Less social, more traditional communication styles may be more cat-proof, but they’re also often inadequate to our fast-moving world, as Salesforce executive John Wookey has explained. Older models where “nobody in one big division knows what the heck anybody in another division is doing… have become increasingly stressed as companies get bigger, as they get more global and as the market moves faster,” he has said.

Lose the cats, in other words, and you lose the adaptability and agility.
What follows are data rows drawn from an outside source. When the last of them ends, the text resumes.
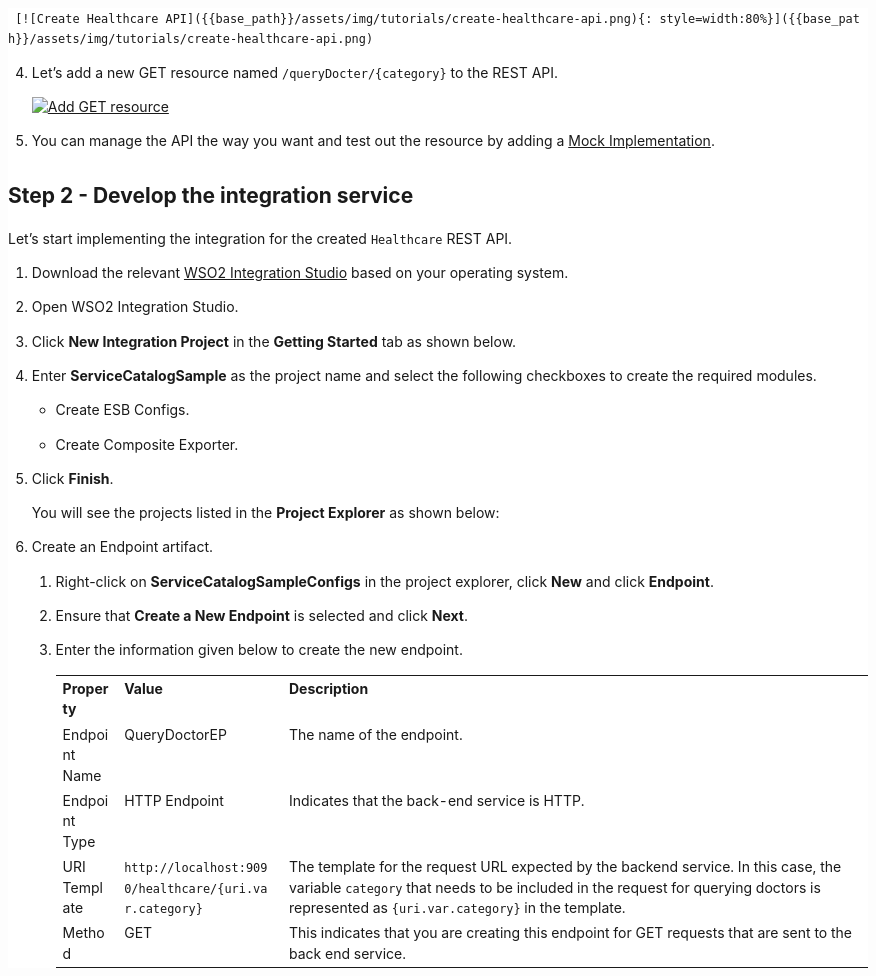	 [![Create Healthcare API]({{base_path}}/assets/img/tutorials/create-healthcare-api.png){: style=width:80%}]({{base_path}}/assets/img/tutorials/create-healthcare-api.png)

4.	Let’s add a new GET resource named `/queryDocter/{category}` to the REST API.

	 [![Add GET resource]({{base_path}}/assets/img/tutorials/querydocter-resource.png)]({{base_path}}/assets/img/tutorials/querydocter-resource.png)

5.	You can manage the API the way you want and test out the resource by adding a [Mock Implementation](https://apim.docs.wso2.com/en/4.2.0/design/prototype-api/create-mocked-js-api/).

## Step 2 - Develop the integration service

Let’s start implementing the integration for the created `Healthcare` REST API.

1. Download the relevant [WSO2 Integration Studio](https://wso2.com/integration/integration-studio/) based on your operating system.
   
2. Open WSO2 Integration Studio.

3. Click **New Integration Project** in the **Getting Started** tab as shown below.

4. Enter **ServiceCatalogSample** as the project name and select the following checkboxes to create the required modules.
   
     - Create ESB Configs.

     - Create Composite Exporter.

5. Click **Finish**.

     You will see the projects listed in the **Project Explorer** as shown below:

6.	Create an Endpoint artifact.

	 1.	Right-click on **ServiceCatalogSampleConfigs** in the project explorer, click **New** and click **Endpoint**.

	 2.	Ensure that **Create a New Endpoint** is selected and click **Next**.

	 3.	Enter the information given below to create the new endpoint.

         <table>
         <tr>
         <th><b>Property</b></th>
         <th><b>Value</b></th>
         <th><b>Description</b></th>
         </tr>
         <tr>
         <td>Endpoint Name</td>
         <td>QueryDoctorEP</td>
         <td>The name of the endpoint.</td>
         </tr>
         <tr>
         <td>Endpoint Type</td>
         <td>HTTP Endpoint</td>
         <td>Indicates that the back-end service is HTTP.</td>
         </tr>
         <tr>
         <td>URI Template</td>
         <td><code>http://localhost:9090/healthcare/{uri.var.category}</code></td>
         <td>The template for the request URL expected by the backend service. In this case, the variable <code>category</code> that needs to be included in the request for querying doctors is represented as <code>{uri.var.category}</code> in the template.</td>
         </tr>
         <tr>
         <td>Method</td>
         <td>GET</td>
         <td>This indicates that you are creating this endpoint for GET requests that are sent to the back end service.</td>
         </tr>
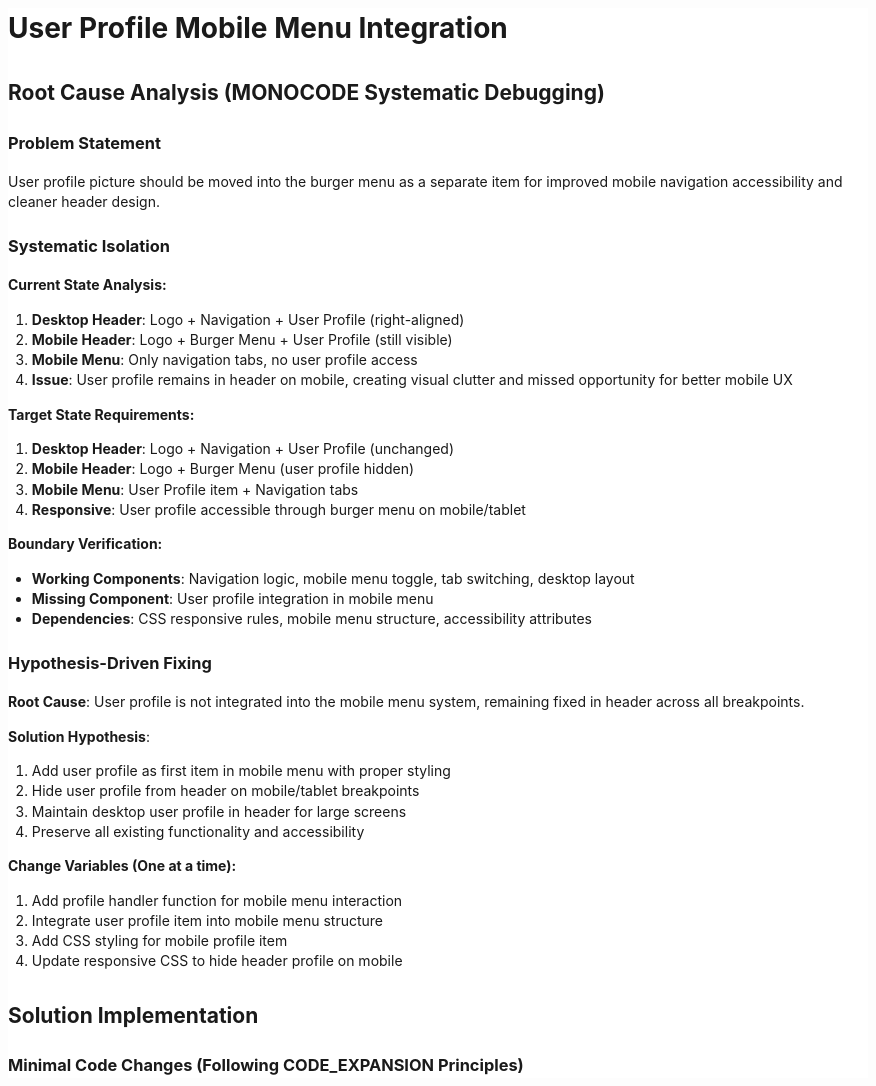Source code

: # User Profile Mobile Menu Integration

## Root Cause Analysis (MONOCODE Systematic Debugging)

### **Problem Statement**
User profile picture should be moved into the burger menu as a separate item for improved mobile navigation accessibility and cleaner header design.

### **Systematic Isolation**

**Current State Analysis:**
1. **Desktop Header**: Logo + Navigation + User Profile (right-aligned)
2. **Mobile Header**: Logo + Burger Menu + User Profile (still visible)
3. **Mobile Menu**: Only navigation tabs, no user profile access
4. **Issue**: User profile remains in header on mobile, creating visual clutter and missed opportunity for better mobile UX

**Target State Requirements:**
1. **Desktop Header**: Logo + Navigation + User Profile (unchanged)
2. **Mobile Header**: Logo + Burger Menu (user profile hidden)
3. **Mobile Menu**: User Profile item + Navigation tabs
4. **Responsive**: User profile accessible through burger menu on mobile/tablet

**Boundary Verification:**
- **Working Components**: Navigation logic, mobile menu toggle, tab switching, desktop layout
- **Missing Component**: User profile integration in mobile menu
- **Dependencies**: CSS responsive rules, mobile menu structure, accessibility attributes

### **Hypothesis-Driven Fixing**

**Root Cause**: User profile is not integrated into the mobile menu system, remaining fixed in header across all breakpoints.

**Solution Hypothesis**: 
1. Add user profile as first item in mobile menu with proper styling
2. Hide user profile from header on mobile/tablet breakpoints
3. Maintain desktop user profile in header for large screens
4. Preserve all existing functionality and accessibility

**Change Variables (One at a time):**
1. Add profile handler function for mobile menu interaction
2. Integrate user profile item into mobile menu structure
3. Add CSS styling for mobile profile item
4. Update responsive CSS to hide header profile on mobile

## Solution Implementation

### **Minimal Code Changes (Following CODE_EXPANSION Principles)**
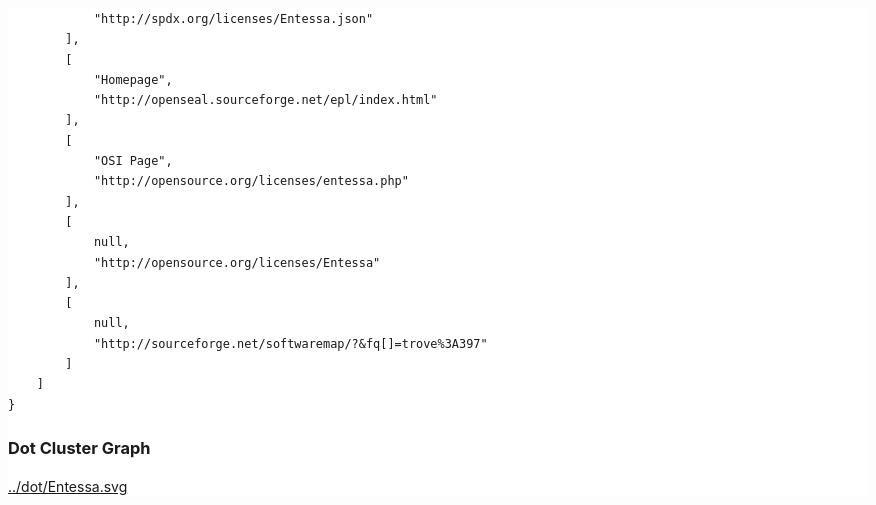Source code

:                 "http://spdx.org/licenses/Entessa.json"
            ],
            [
                "Homepage",
                "http://openseal.sourceforge.net/epl/index.html"
            ],
            [
                "OSI Page",
                "http://opensource.org/licenses/entessa.php"
            ],
            [
                null,
                "http://opensource.org/licenses/Entessa"
            ],
            [
                null,
                "http://sourceforge.net/softwaremap/?&fq[]=trove%3A397"
            ]
        ]
    }

### Dot Cluster Graph

[../dot/Entessa.svg](../dot/Entessa.svg "../dot/Entessa.svg")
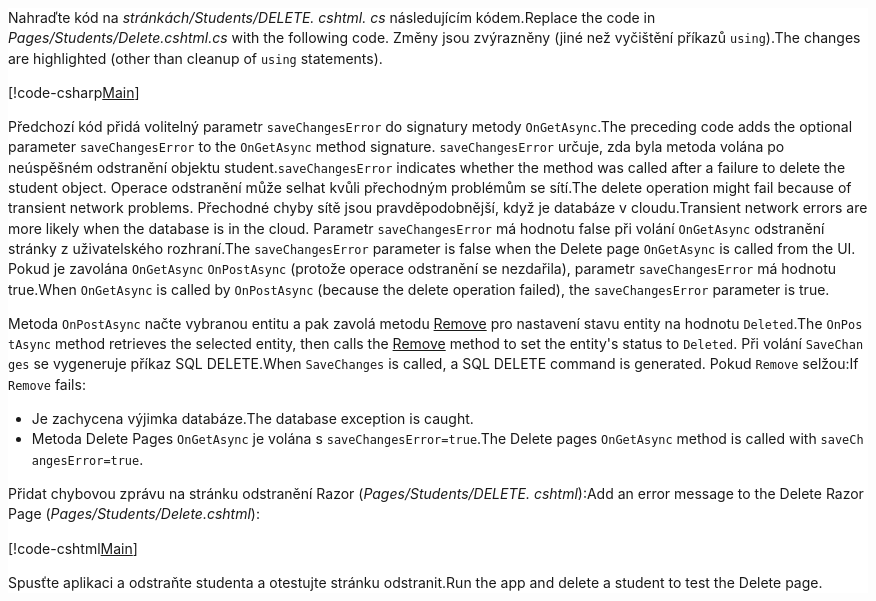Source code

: <span data-ttu-id="eded0-214">Nahraďte kód na *stránkách/Students/DELETE. cshtml. cs* následujícím kódem.</span><span class="sxs-lookup"><span data-stu-id="eded0-214">Replace the code in *Pages/Students/Delete.cshtml.cs* with the following code.</span></span> <span data-ttu-id="eded0-215">Změny jsou zvýrazněny (jiné než vyčištění příkazů `using`).</span><span class="sxs-lookup"><span data-stu-id="eded0-215">The changes are highlighted (other than cleanup of `using` statements).</span></span>

[!code-csharp[Main](intro/samples/cu30/Pages/Students/Delete.cshtml.cs?name=snippet_All&highlight=20,22,30,38-41,53-71)]

<span data-ttu-id="eded0-216">Předchozí kód přidá volitelný parametr `saveChangesError` do signatury metody `OnGetAsync`.</span><span class="sxs-lookup"><span data-stu-id="eded0-216">The preceding code adds the optional parameter `saveChangesError` to the `OnGetAsync` method signature.</span></span> <span data-ttu-id="eded0-217">`saveChangesError` určuje, zda byla metoda volána po neúspěšném odstranění objektu student.</span><span class="sxs-lookup"><span data-stu-id="eded0-217">`saveChangesError` indicates whether the method was called after a failure to delete the student object.</span></span> <span data-ttu-id="eded0-218">Operace odstranění může selhat kvůli přechodným problémům se sítí.</span><span class="sxs-lookup"><span data-stu-id="eded0-218">The delete operation might fail because of transient network problems.</span></span> <span data-ttu-id="eded0-219">Přechodné chyby sítě jsou pravděpodobnější, když je databáze v cloudu.</span><span class="sxs-lookup"><span data-stu-id="eded0-219">Transient network errors are more likely when the database is in the cloud.</span></span> <span data-ttu-id="eded0-220">Parametr `saveChangesError` má hodnotu false při volání `OnGetAsync` odstranění stránky z uživatelského rozhraní.</span><span class="sxs-lookup"><span data-stu-id="eded0-220">The `saveChangesError` parameter is false when the Delete page `OnGetAsync` is called from the UI.</span></span> <span data-ttu-id="eded0-221">Pokud je zavolána `OnGetAsync` `OnPostAsync` (protože operace odstranění se nezdařila), parametr `saveChangesError` má hodnotu true.</span><span class="sxs-lookup"><span data-stu-id="eded0-221">When `OnGetAsync` is called by `OnPostAsync` (because the delete operation failed), the `saveChangesError` parameter is true.</span></span>

<span data-ttu-id="eded0-222">Metoda `OnPostAsync` načte vybranou entitu a pak zavolá metodu [Remove](/dotnet/api/microsoft.entityframeworkcore.dbcontext.remove#Microsoft_EntityFrameworkCore_DbContext_Remove_System_Object_) pro nastavení stavu entity na hodnotu `Deleted`.</span><span class="sxs-lookup"><span data-stu-id="eded0-222">The `OnPostAsync` method retrieves the selected entity, then calls the [Remove](/dotnet/api/microsoft.entityframeworkcore.dbcontext.remove#Microsoft_EntityFrameworkCore_DbContext_Remove_System_Object_) method to set the entity's status to `Deleted`.</span></span> <span data-ttu-id="eded0-223">Při volání `SaveChanges` se vygeneruje příkaz SQL DELETE.</span><span class="sxs-lookup"><span data-stu-id="eded0-223">When `SaveChanges` is called, a SQL DELETE command is generated.</span></span> <span data-ttu-id="eded0-224">Pokud `Remove` selžou:</span><span class="sxs-lookup"><span data-stu-id="eded0-224">If `Remove` fails:</span></span>

* <span data-ttu-id="eded0-225">Je zachycena výjimka databáze.</span><span class="sxs-lookup"><span data-stu-id="eded0-225">The database exception is caught.</span></span>
* <span data-ttu-id="eded0-226">Metoda Delete Pages `OnGetAsync` je volána s `saveChangesError=true`.</span><span class="sxs-lookup"><span data-stu-id="eded0-226">The Delete pages `OnGetAsync` method is called with `saveChangesError=true`.</span></span>

<span data-ttu-id="eded0-227">Přidat chybovou zprávu na stránku odstranění Razor (*Pages/Students/DELETE. cshtml*):</span><span class="sxs-lookup"><span data-stu-id="eded0-227">Add an error message to the Delete Razor Page (*Pages/Students/Delete.cshtml*):</span></span>

[!code-cshtml[Main](intro/samples/cu30/Pages/Students/Delete.cshtml?highlight=10)]

<span data-ttu-id="eded0-228">Spusťte aplikaci a odstraňte studenta a otestujte stránku odstranit.</span><span class="sxs-lookup"><span data-stu-id="eded0-228">Run the app and delete a student to test the Delete page.</span></span>
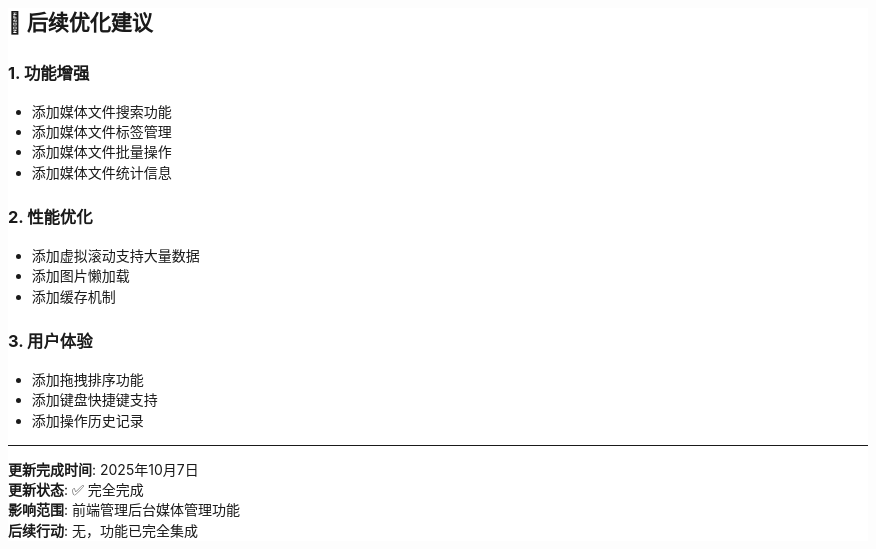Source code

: ## 🎯 后续优化建议

### 1. 功能增强
- 添加媒体文件搜索功能
- 添加媒体文件标签管理
- 添加媒体文件批量操作
- 添加媒体文件统计信息

### 2. 性能优化
- 添加虚拟滚动支持大量数据
- 添加图片懒加载
- 添加缓存机制

### 3. 用户体验
- 添加拖拽排序功能
- 添加键盘快捷键支持
- 添加操作历史记录

---

**更新完成时间**: 2025年10月7日  
**更新状态**: ✅ 完全完成  
**影响范围**: 前端管理后台媒体管理功能  
**后续行动**: 无，功能已完全集成
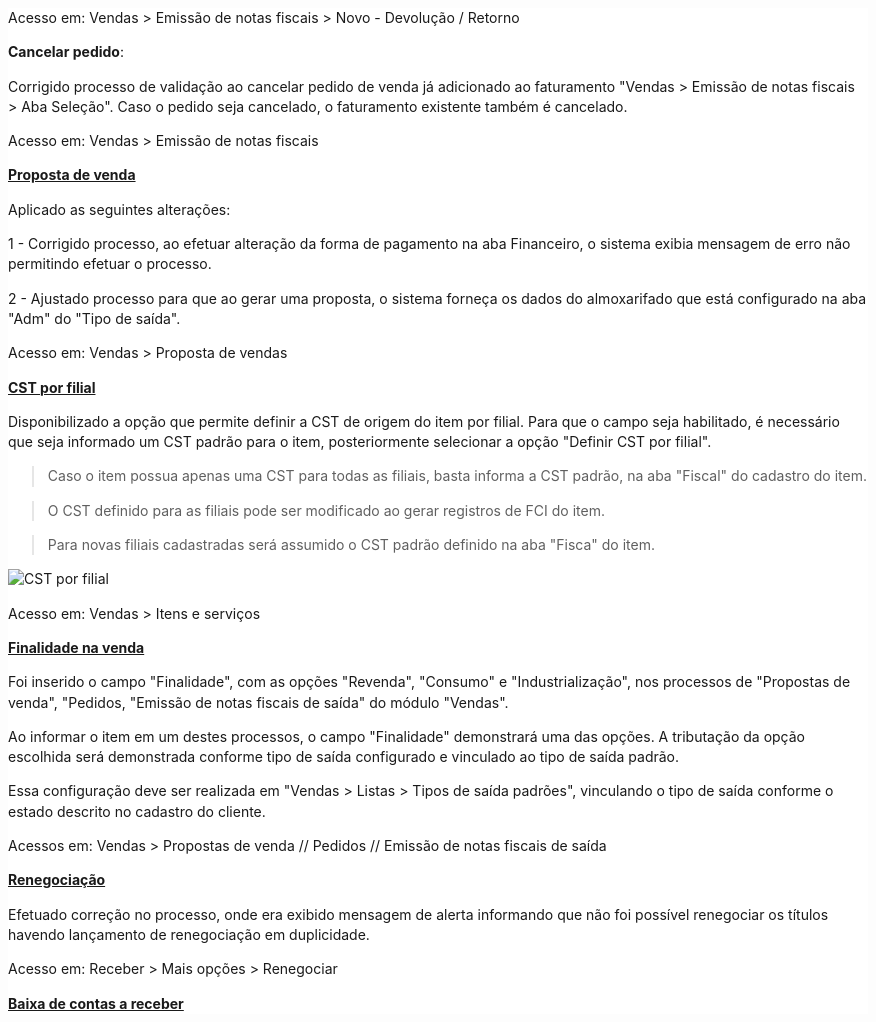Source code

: Acesso em: Vendas > Emissão de notas fiscais > Novo - Devolução / Retorno

**Cancelar pedido**:

Corrigido processo de validação ao cancelar pedido de venda já adicionado ao faturamento "Vendas > Emissão de notas fiscais > Aba Seleção". Caso o pedido seja cancelado, o faturamento existente também é cancelado.

Acesso em: Vendas > Emissão de notas fiscais

**<u>Proposta de venda**</u> 

Aplicado as seguintes alterações:

1 - Corrigido processo, ao efetuar alteração da forma de pagamento na aba Financeiro, o sistema exibia mensagem de erro não permitindo efetuar o processo.

2 - Ajustado processo para que ao gerar uma proposta, o sistema forneça os dados do almoxarifado que está configurado na aba "Adm" do "Tipo de saída". 

Acesso em: Vendas > Proposta de vendas

**<u>CST por filial**</u>

Disponibilizado a opção que permite definir a CST de origem do item por filial. Para que o campo seja habilitado, é necessário que seja informado um CST padrão para o item, posteriormente selecionar a opção "Definir CST por filial".

>Caso o item possua apenas uma CST para todas as filiais, basta informa a CST padrão, na aba "Fiscal" do cadastro do item.

>O CST definido para as filiais pode ser modificado ao gerar registros de FCI do item.

>Para novas filiais cadastradas será assumido o CST padrão definido na aba "Fisca" do item.

![CST por filial](../Img/Versao_2.7.0/cst_item.png)

Acesso em: Vendas > Itens e serviços

**<u>Finalidade na venda**</u>

Foi inserido o campo "Finalidade", com as opções "Revenda", "Consumo" e "Industrialização", nos processos de "Propostas de venda", "Pedidos, "Emissão de notas fiscais de saída" do módulo "Vendas". 

Ao informar o item em um destes processos, o campo "Finalidade" demonstrará uma das opções. A tributação da opção escolhida será demonstrada conforme tipo de saída configurado e vinculado ao tipo de saída padrão. 

Essa configuração deve ser realizada em "Vendas > Listas > Tipos de saída padrões", vinculando o tipo de saída conforme o estado descrito no cadastro do cliente.

Acessos em: Vendas > Propostas de venda // Pedidos // Emissão de notas fiscais de saída

**<u>Renegociação**</u> 

Efetuado correção no processo, onde era exibido mensagem de alerta informando que não foi possível renegociar os títulos havendo lançamento de renegociação em duplicidade. 

Acesso em: Receber > Mais opções > Renegociar

**<u>Baixa de contas a receber**</u> 
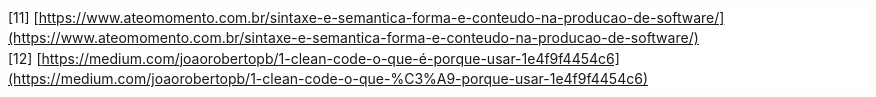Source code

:\[11\] [https://www.ateomomento.com.br/sintaxe-e-semantica-forma-e-conteudo-na-producao-de-software/](https://www.ateomomento.com.br/sintaxe-e-semantica-forma-e-conteudo-na-producao-de-software/)   
\[12\] [https://medium.com/joaorobertopb/1-clean-code-o-que-é-porque-usar-1e4f9f4454c6](https://medium.com/joaorobertopb/1-clean-code-o-que-%C3%A9-porque-usar-1e4f9f4454c6)

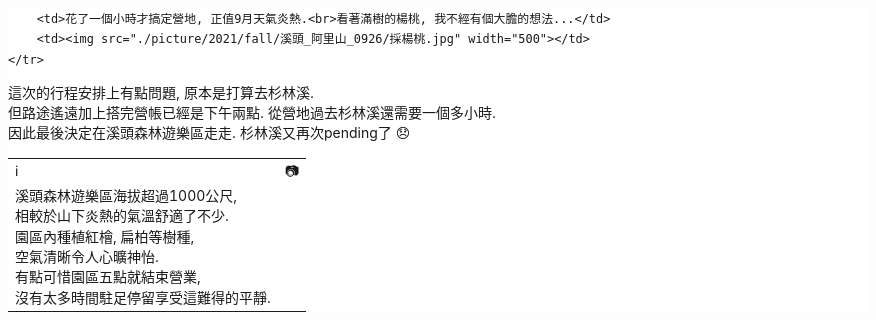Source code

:         <td>花了一個小時才搞定營地, 正值9月天氣炎熱.<br>看著滿樹的楊桃, 我不經有個大膽的想法...</td>
        <td><img src="./picture/2021/fall/溪頭_阿里山_0926/採楊桃.jpg" width="500"></td>
    </tr>
</table>

這次的行程安排上有點問題, 原本是打算去杉林溪.<br>
但路途遙遠加上搭完營帳已經是下午兩點. 從營地過去杉林溪還需要一個多小時.<br>
因此最後決定在溪頭森林遊樂區走走. 杉林溪又再次pending了 :disappointed:<br>

<table>
	<tr>
		<td>ℹ️ </td>
		<td colspan="2">📷</td>
	</tr>
	<tr>
		<td>溪頭森林遊樂區海拔超過1000公尺,<br>相較於山下炎熱的氣溫舒適了不少.<br>園區內種植紅檜, 扁柏等樹種, <br>空氣清晰令人心曠神怡.<br>有點可惜園區五點就結束營業,<br>沒有太多時間駐足停留享受這難得的平靜.</td>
Some innovative organizations have already gotten the memo, including GitHub, which told GigaOM that the company created chat rooms explicitly designed as spaces where employees can tell jokes, kick back and, yes, probably even share silly pictures. “One of the things that can ruin companies as they grow is lack of communication,” CEO Chris Wanstrath explained.

Post by Jessica Stillman

Jessica Stillman is a semi-nomadic freelance writer (current location: sunny Nicosia, Cyprus) with interests in entrepreneurship, remote collaboration, unconventional career paths and generational differences.